Tre resta sponsor Chelsea
(Foto: Stephen Pond/Getty Images)

Un gruppo guidato dal co-proprietario dei Los Angeles Dodgers Todd Boehly entrerà in trattative esclusive per l’acquisto del Chelsea, di proprietà del magnate russo Roman Abramovich. Qualsiasi accordo – scrive il Wall Street Journal – è ancora soggetto all’approvazione da parte del governo del Regno Unito e non ci sono garanzie che le parti arriveranno a un’intesa.

Il gruppo di Boehly ha superato nella corsa altri due gruppi statunitensi guidati da Stephen Pagliuca, co-proprietario dei Boston Celtics e co-presidente della società di private equity Bain Capital – oltre che nuovo azionista dell’Atalanta –, e i co-proprietari dei Philadelphia 76ers e veterani del private equity Josh Harris e David Blitzer.

La cessione dovrebbe avvenire sulla base di una valutazione di 3 miliardi di dollari (2,85 miliardi di euro circa), stabilendo un prezzo di vendita record per una società sportiva professionistica. Boehly, ex presidente di Guggenheim Partners LLC e attuale gestore della holding Eldridge Industries, ha fatto un’offerta per il Chelsea nel 2019, ma è stato respinto dato che l’offerta era inferiore ai 3 miliardi di dollari richiesti da Abramovich.

Nel 2012 l’imprenditore ha fatto parte del gruppo che si è aggiudicato i Los Angeles Dodgers per la cifra record di 2,15 miliardi di dollari. Ora, con un prezzo di vendita sui 3 miliardi, l’accordo con il Chelsea supererebbe l’acquisizione da 2,4 miliardi di dollari nel 2020 dei New York Mets della Major League Baseball da parte del manager miliardario Steven A. Cohen, un record sulla base dei dati di Dealogic sulle transazioni annunciate pubblicamente.

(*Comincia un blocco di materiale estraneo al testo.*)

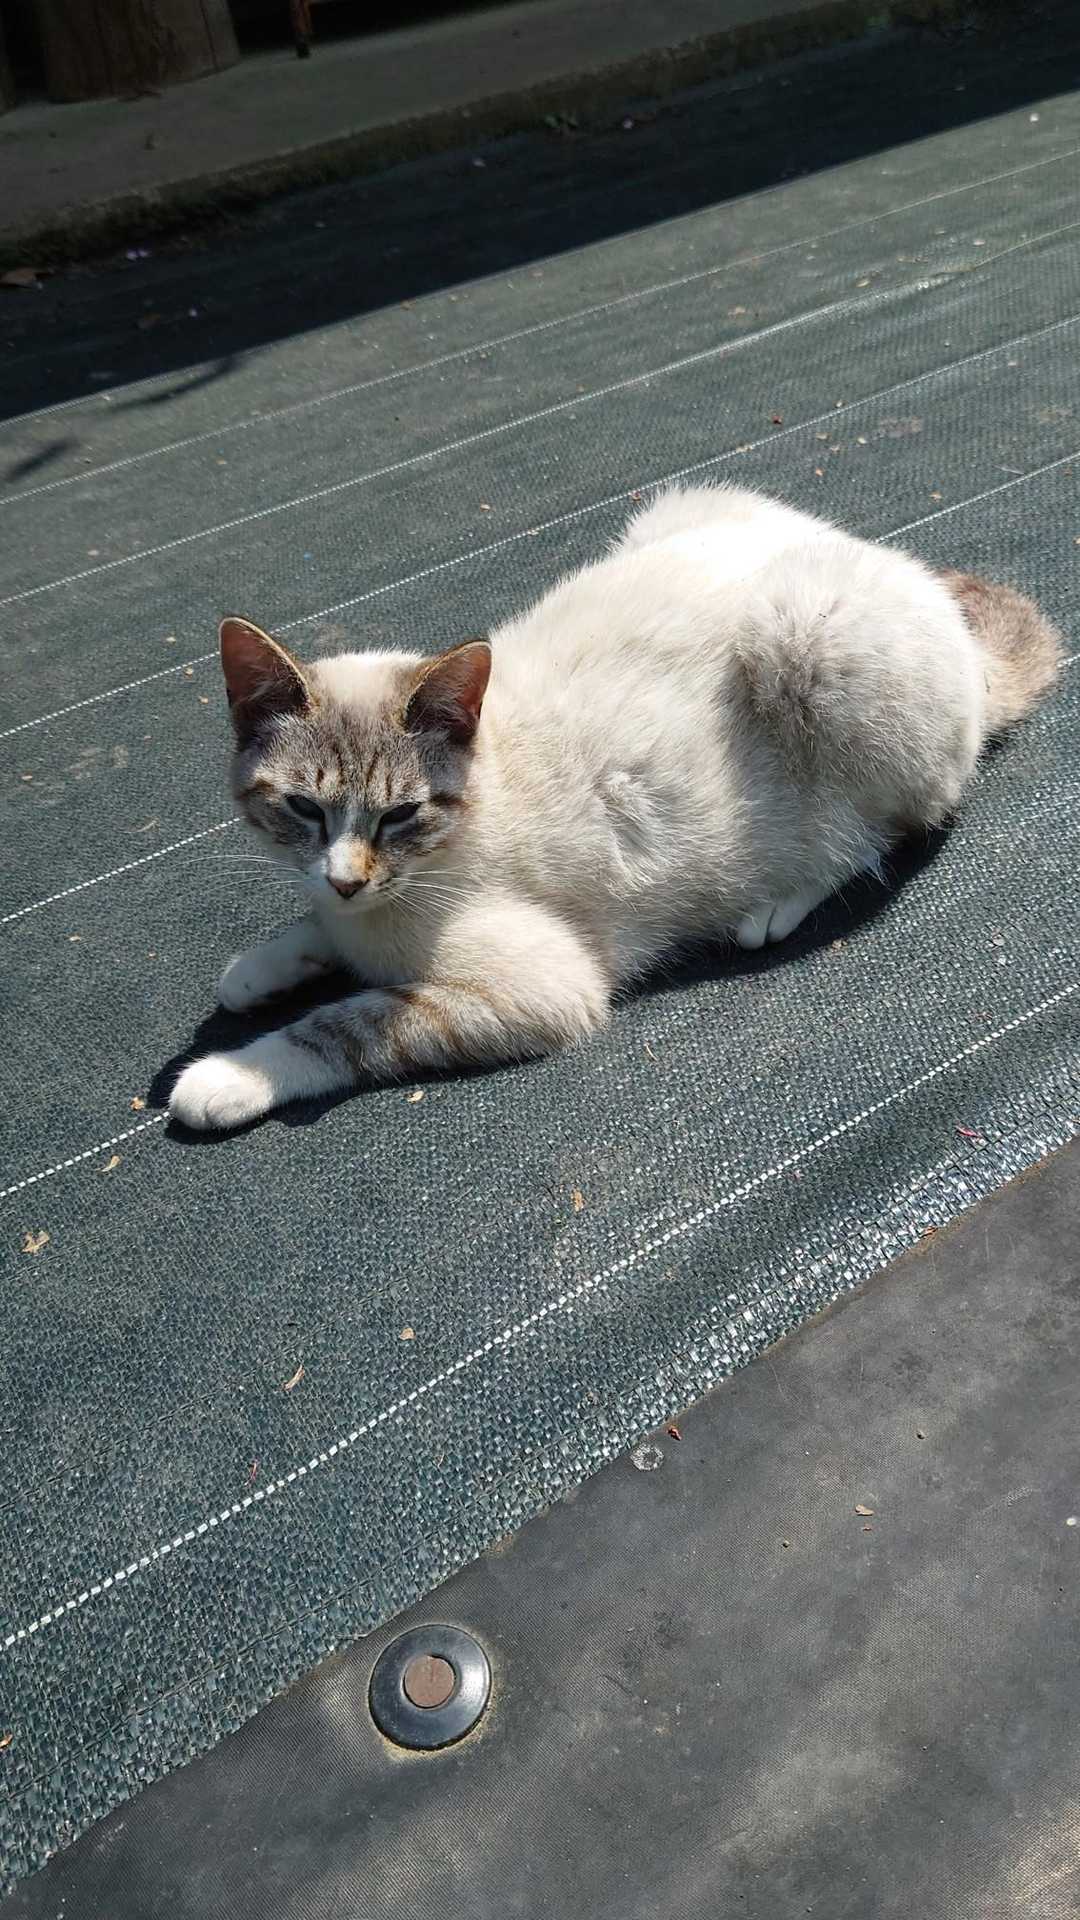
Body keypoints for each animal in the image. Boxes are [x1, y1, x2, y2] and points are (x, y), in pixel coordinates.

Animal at [169, 483, 1062, 1131]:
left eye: (399, 815)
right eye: (302, 809)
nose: (350, 880)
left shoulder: (538, 989)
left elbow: (343, 1024)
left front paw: (223, 1077)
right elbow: (310, 932)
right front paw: (259, 969)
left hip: (810, 633)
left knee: (894, 824)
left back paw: (772, 905)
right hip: (674, 509)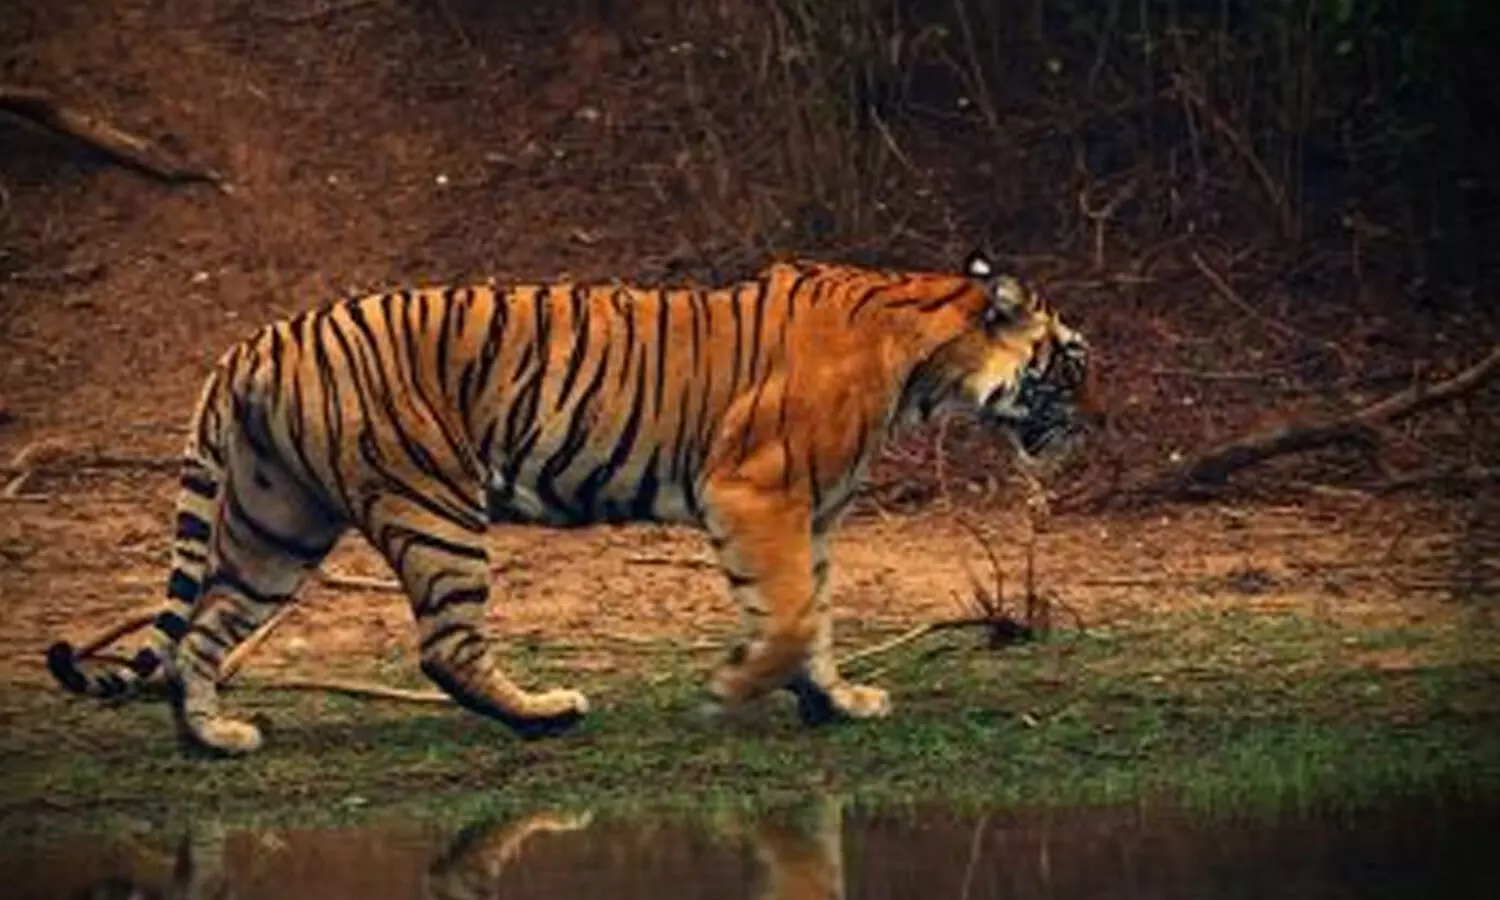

La sfida per il consorzio guidato da Boehly, che comprende anche Clearlake Capital, una società di investimento con sede negli Stati Uniti, è quella di riuscire a portare a termine l’accordo e mantenere il club ad alto livello senza fare registrare le enormi perdite subite da Abramovich, che nel tempo al Chelsea ha prestato 2 miliardi di dollari per sostenere finanziariamente la società.

Il magnate russo aveva già fatto sapere che non incasserà nulla dalla vendita del club, con i soldi destinati a finire in beneficenza. Abramovich rinuncerà inoltre ai prestiti che il club gli deve. Agli offerenti all’inizio di questa settimana è stato chiesto di destinare 2,5 miliardi di sterline in beneficenza – 500 milioni di sterline in più rispetto a quanto previsto in precedenza – e di mettere a disposizione 1,5 miliardi di sterline per investimenti nel club, incluso lo stadio.